For the remainder of the trip we spent the time being caught up in J.K. Rowling’s world.  When we went into restaurants, 9/11 was still the only topic of conversation, but at our table, Bill and I were discussing the rules of Quidditch and the many good-versus-evil goings on in Harry Potter’s young life. We finished listening to the last available book in the series at the time in a parking lot outside our hotel in Boise on our way home.  That was my first experience with audio books, and I was amazed how listening to stories helped the miles roll by.

Now please forgive me for going off on a tangent and deviating from the story you thought I was telling because, as it turns out, something else was happening in October of 2001—the Major League Baseball playoffs.  I am not a fan of baseball.  At Greenway School in Bisbee, Arizona, in the fifties, every October, at the insistence of the PE teacher, all students from fourth grade up were herded into the auditorium where we were required to watch and KEEP SCORE for each game of the World Series.

The TV set on the stage was a console and probably the largest screen available at the time—21 inches, but for someone who was severely nearsighted, the action on that sickly green screen wasn’t at all accessible.  I had to keep asking people what had happened so I could fill in my score sheet.

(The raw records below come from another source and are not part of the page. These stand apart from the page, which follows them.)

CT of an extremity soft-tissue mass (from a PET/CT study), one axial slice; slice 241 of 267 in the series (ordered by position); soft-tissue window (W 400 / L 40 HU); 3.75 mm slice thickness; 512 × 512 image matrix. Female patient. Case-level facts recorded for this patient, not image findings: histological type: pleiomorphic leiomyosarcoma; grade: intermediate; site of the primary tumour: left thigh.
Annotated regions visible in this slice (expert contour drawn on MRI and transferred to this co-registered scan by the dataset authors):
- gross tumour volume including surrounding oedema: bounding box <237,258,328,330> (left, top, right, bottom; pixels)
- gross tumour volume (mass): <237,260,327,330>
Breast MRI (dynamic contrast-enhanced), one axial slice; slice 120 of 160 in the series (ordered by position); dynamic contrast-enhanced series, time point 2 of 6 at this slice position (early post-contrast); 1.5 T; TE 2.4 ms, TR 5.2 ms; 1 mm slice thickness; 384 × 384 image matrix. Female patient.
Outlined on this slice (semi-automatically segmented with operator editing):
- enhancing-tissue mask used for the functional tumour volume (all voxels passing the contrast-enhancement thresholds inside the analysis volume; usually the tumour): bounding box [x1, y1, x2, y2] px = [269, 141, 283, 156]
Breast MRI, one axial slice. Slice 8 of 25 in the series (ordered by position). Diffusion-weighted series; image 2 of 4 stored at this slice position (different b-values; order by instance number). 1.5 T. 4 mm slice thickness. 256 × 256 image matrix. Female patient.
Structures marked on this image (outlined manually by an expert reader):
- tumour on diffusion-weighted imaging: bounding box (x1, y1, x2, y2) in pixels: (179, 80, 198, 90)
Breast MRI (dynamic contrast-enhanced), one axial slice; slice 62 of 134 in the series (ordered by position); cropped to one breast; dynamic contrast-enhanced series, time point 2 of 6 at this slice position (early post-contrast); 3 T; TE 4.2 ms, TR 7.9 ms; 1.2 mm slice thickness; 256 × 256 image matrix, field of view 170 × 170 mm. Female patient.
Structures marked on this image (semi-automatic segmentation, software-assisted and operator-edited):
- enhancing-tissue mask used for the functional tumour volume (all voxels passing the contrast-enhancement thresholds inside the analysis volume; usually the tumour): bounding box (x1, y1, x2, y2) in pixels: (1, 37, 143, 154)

The only words I remember the announcers saying during the course of those World Series punishment sessions and the ones that remain with me to this day were these:  No runs, no hits, no errors, and no one left on base.  

So on Bill’s and my Seattle to Memphis sojourn, while stopping for a meal at a bar/restaurant somewhere in Mississippi, we were astonished to see that not only was there a Major League Baseball game playing on the TV set over the bar, the Seattle Mariners were in it.  So we stayed and watched until it was over—and the Mariners lost.  And that’s the last time I watched a baseball game on TV, until this past week—some twenty-four years later.

Yes, Bill and I watched that FIFTEEN INNING marathon between the Seattle Mariners and Detroit Tigers from beginning to end. As soon as the Mariners won, I knew there was more baseball in my immediate future.  Over the weekend, we watched the first two play-off games between the Mariners and the Blue Jays, and I’m sure we’ll be watching the third one tomorrow at five PM.

So remember that old song?

Take me out to the ballgame.
Take me out to the crowd.
Buy me some peanuts and Cracker Jacks
I don’t care if I never come back
Let me root, root, root for the home team.
If they don’t win it’s a shame,
‘Cause it’s one, two, three strikes your out
At the old ball game.

By the way, does anybody still eat Cracker Jacks and, if so, does each box still have a prize in it?